2.3. La Simulation cognitive

2.3.1. Introduction

La simulation cognitive avance d'un pas supplémentaire dans le projet des sciences cognitives qui vise à décrire le fonctionnement de l'esprit humain comme un système de traitement de l'information. Ce champ de recherche provient de la convergence entre les disciplines issues des domaines de l’informatique désignées sous le nom d'ingénierie de la connaissance (Knowledge Engineering), avec l’ergonomie cognitive issue des sciences humaines . C'est un champ de recherche par nature trans-disciplinaire qui implique une collaboration étroite entre des psychologues et des informaticiens, comme par exemple au Lescot. Nous présentons ici la simulation cognitive pour trois raisons :

  • Elle intègre en elle-même des connaissances sur l'architecture cognitive de l'être humain. Nous exploitons ces connaissances dans nos analyses de l'activité du chapitre 6 et nous les rediscutons au chapitre 7.
  • Elle positionne notre travail dans une perspective de recherche plus vaste, par le fait que les modèles de l'activité que nous cherchons à construire visent, à terme, à être implémentés sous la forme de simulation cognitive.
  • Elle permet de mieux saisir le paradigme du traitement de l'information pour la modélisation de l'opérateur.

Au paragraphe 2.2, nous avons montré que la psychologie cognitive proposait une théorisation de l'architecture structurelle et fonctionnelle de l'esprit humain. Cette théorisation repose globalement sur l'idée de concevoir les représentations mentales comme des structures d'informations, mais sans encore en préciser la forme exacte. La simulation cognitive vise à décrire ces structures d'informations sous la forme de structures de données qui puissent être stockées et manipulées par des ordinateurs. En informatique, une "structure de données" peut se définir comme un ensemble de variables, qui peut être manipulé en tant que tel, par l'ordinateur. Ces variables peuvent prendre des valeurs numériques ou paramétriques. L'ordinateur pourra les traiter en tant qu'ensemble, leur appliquer des règles de calcul, et produire à partir d'elles des "affichages à l'écran" qui pourront être interprétés par l'ergonome.

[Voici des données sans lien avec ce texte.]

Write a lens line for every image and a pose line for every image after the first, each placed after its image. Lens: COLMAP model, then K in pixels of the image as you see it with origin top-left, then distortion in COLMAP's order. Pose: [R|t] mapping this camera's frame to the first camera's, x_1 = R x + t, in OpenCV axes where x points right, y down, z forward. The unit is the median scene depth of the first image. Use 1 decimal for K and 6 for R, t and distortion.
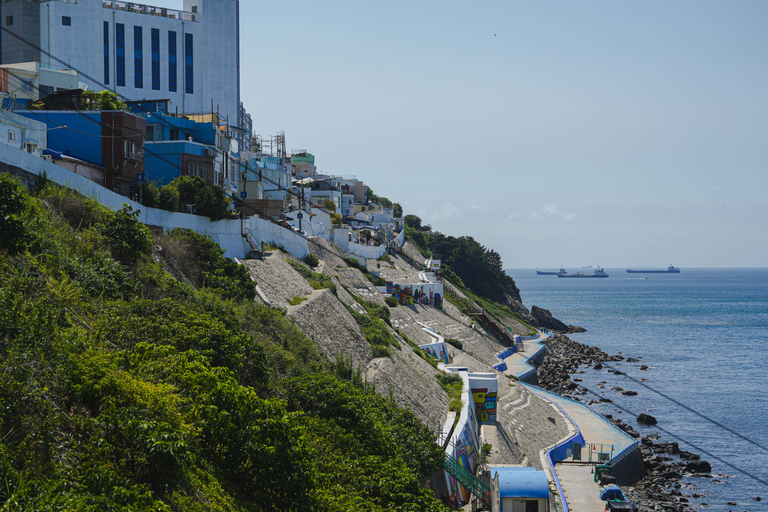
lens RADIAL K [[2046.0, 0, 382.8], [0, 2046.0, 253.7], [0, 0, 1]] dist [0.391844, 0.000000]
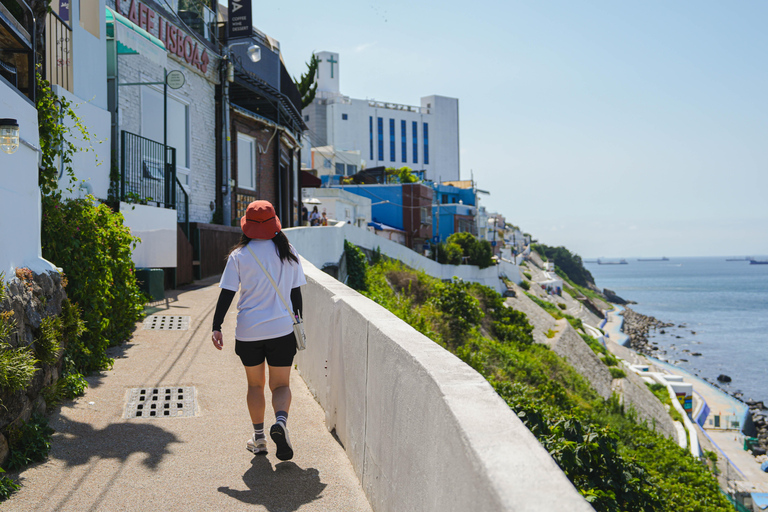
lens RADIAL K [[2046.0, 0, 384.6], [0, 2046.0, 257.3], [0, 0, 1]] dist [0.391844, 0.000000]
pose [[0.986733, -0.016447, -0.161517, 0.103136], [0.010840, 0.999310, -0.035537, 0.035447], [0.161990, 0.033315, 0.986230, -0.391253]]
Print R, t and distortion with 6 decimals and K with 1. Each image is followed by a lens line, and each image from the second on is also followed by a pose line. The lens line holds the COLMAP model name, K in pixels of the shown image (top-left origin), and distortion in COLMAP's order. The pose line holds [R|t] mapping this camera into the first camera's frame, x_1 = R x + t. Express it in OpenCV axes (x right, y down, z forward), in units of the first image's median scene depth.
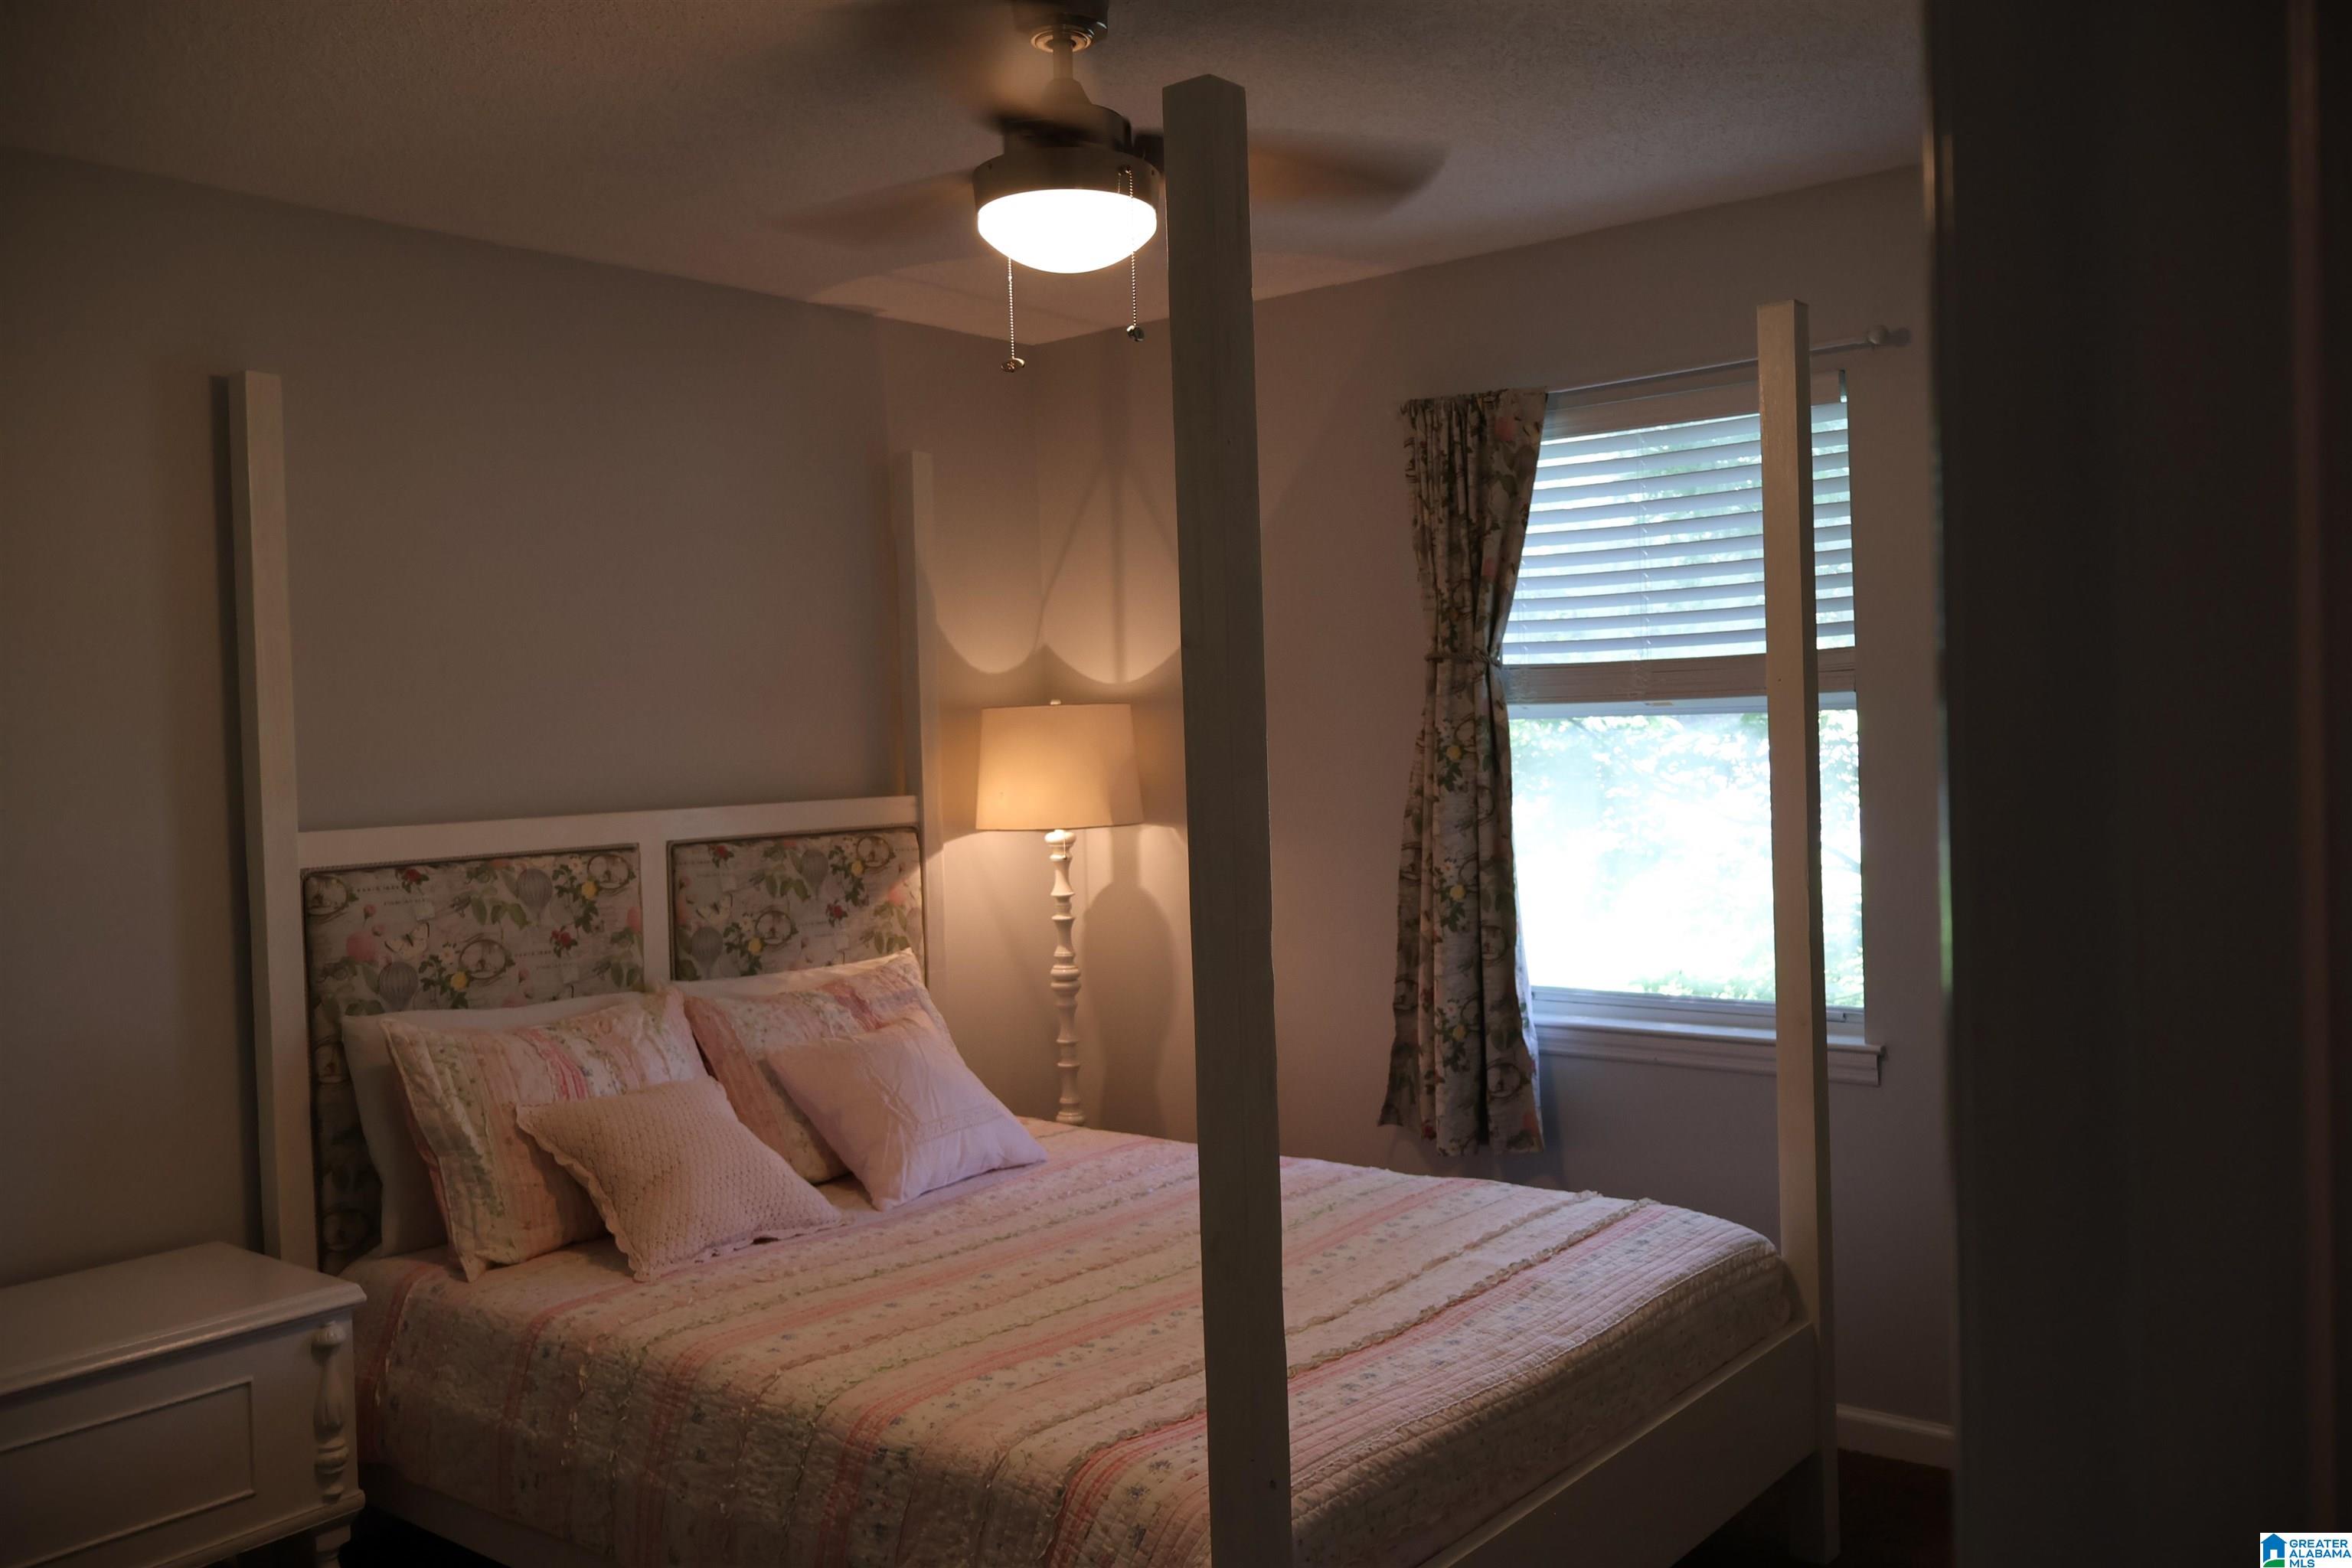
lens RADIAL K [[1886.1, 0, 1176.0], [0, 1886.1, 784.0], [0, 0, 1]] dist [-0.006431, 0.002457]
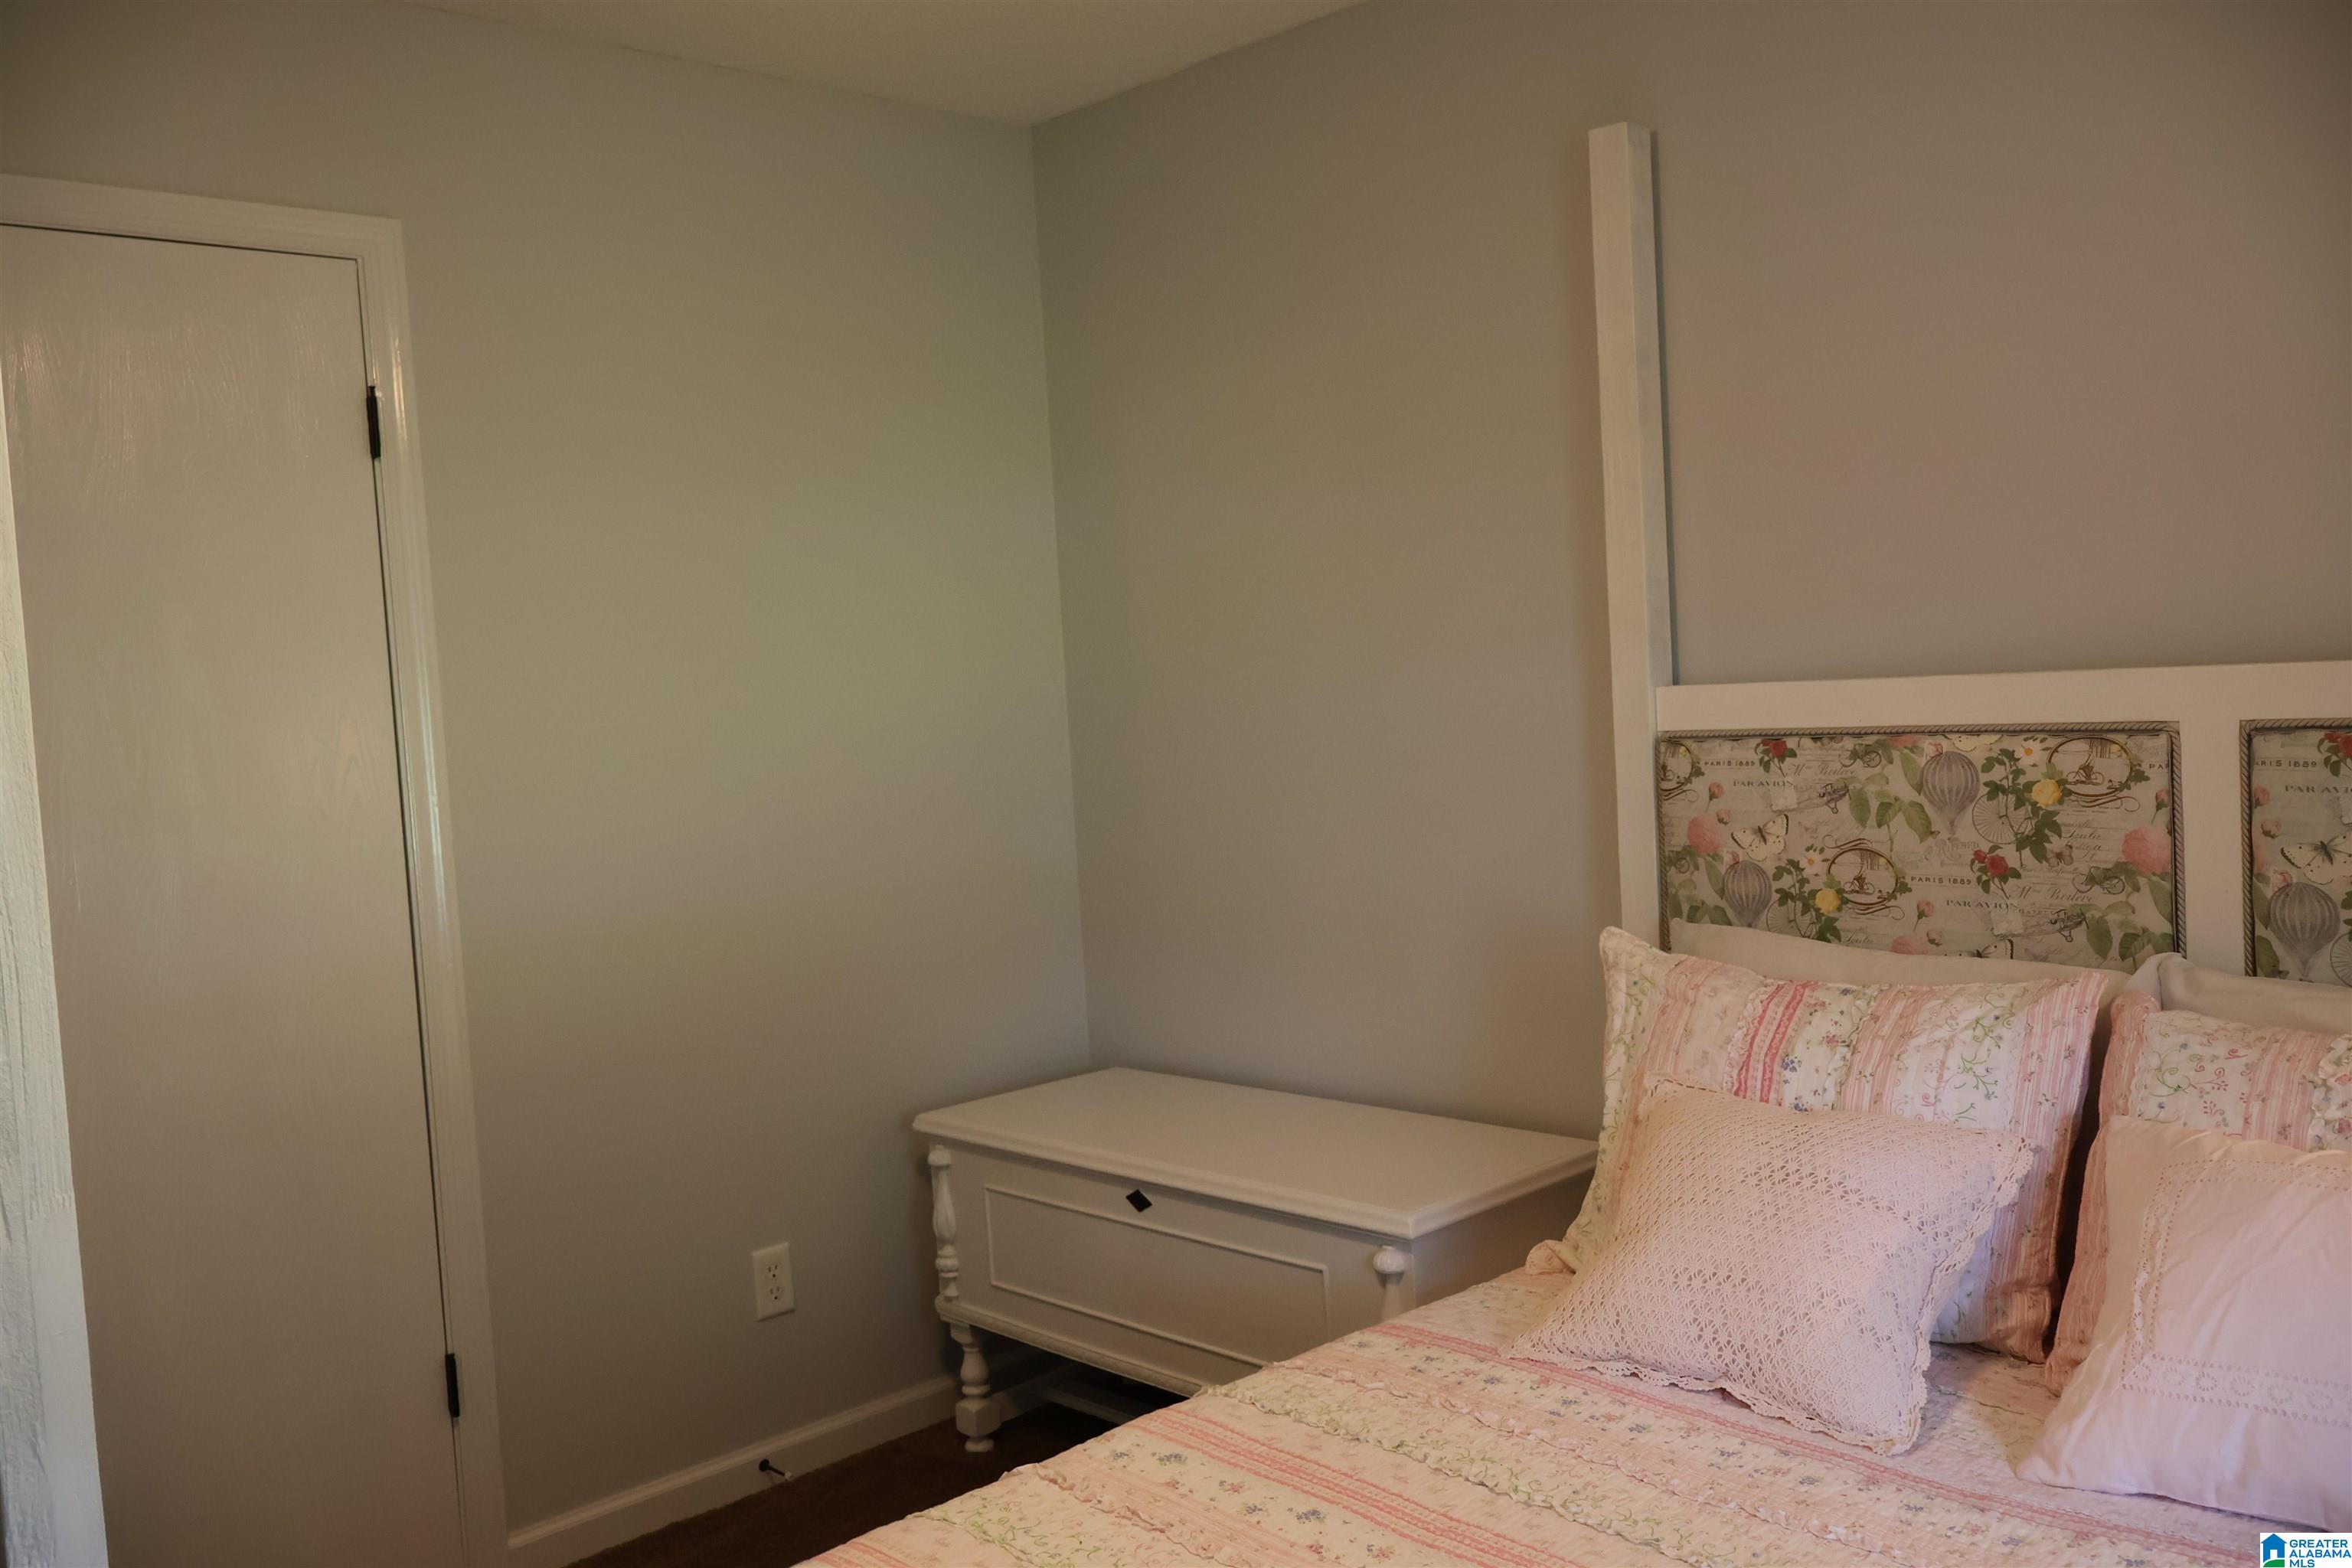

Décrire les représentations mentales par des structures de données informatiques, revient alors à spécifier les différentes variables qui seront incluses dans ces structures de données, et à spécifier l'architecture qui les organisera. Tout l'intérêt de la simulation cognitive vient du fait qu'on pourra simuler la façon dont l'esprit humain "manipule" les représentations mentales. Cette simulation prendra la forme de calculs effectués par l'ordinateur sur ces structures de données.

Pourtant, cette étape supplémentaire dans la formalisation des représentations mentales entraîne le risque de perdre leur dimension intrinsèquement signifiante. Par exemple, un ergonome expliquera qu'un conducteur a tourné à gauche parce que son but était d'aller à gauche et que dans sa représentation de la situation, la voie était libre. A minima, l'ergonome pourrait construire une simulation dans laquelle la représentation de la situation est une structure de deux variables : la variable "But" qui vaudra "Gauche" et la variable "Voie" qui vaudra "Libre". Son modèle cognitif contiendra une règle : "Si But=Gauche et Voie=Libre alors tourner à gauche". Les termes "Gauche" et "Libre" symbolisent pour l'ergonome un état de la situation. C'est donc pour l'ergonome qu'ils ont une valeur symbolique et non pour l'opérateur lui-même. La structure de données est une description par et pour l'ergonome de la représentation mentale que l'opérateur est supposé avoir de la situation. Cela ne signifie pas que l'opérateur aie mentalement appliqué cette règle pour réaliser cette action, ni même qu'il utilise une forme de symboles "Gauche" et "Libre" pour représenter ces éléments de la situation. En situation réelle, le sujet peut, ou non, réaliser cette action en fonction d'un nombre potentiellement infini d'éléments que l'ergonome ne peut pas, a priori, inclure dans un modèle. Les modèles de simulation cognitive n'ont donc pas pour vocation de créer un "opérateur artificiel" pleinement capable de réaliser l'activité. Mais leur but est de réaliser des simulations qui rendent compte de la manière la plus approchante possible des informations qui ont un sens pour l'opérateur et de la façon dont il les utilise pour réaliser son activité.

Ainsi, en choisissant de décrire la représentation mentale de l'opérateur par cette structure de données, l'ergonome prétend que les notions de "But Gauche" et "Voie Libre" ont un sens pour l'opérateur dans le cadre de sa propre activité. Par quel processus l'ergonome peut-il parvenir à l'affirmer ? C'est en apportant des réponses à cette question que nous apporterons une contribution au champ de recherche de la simulation cognitive.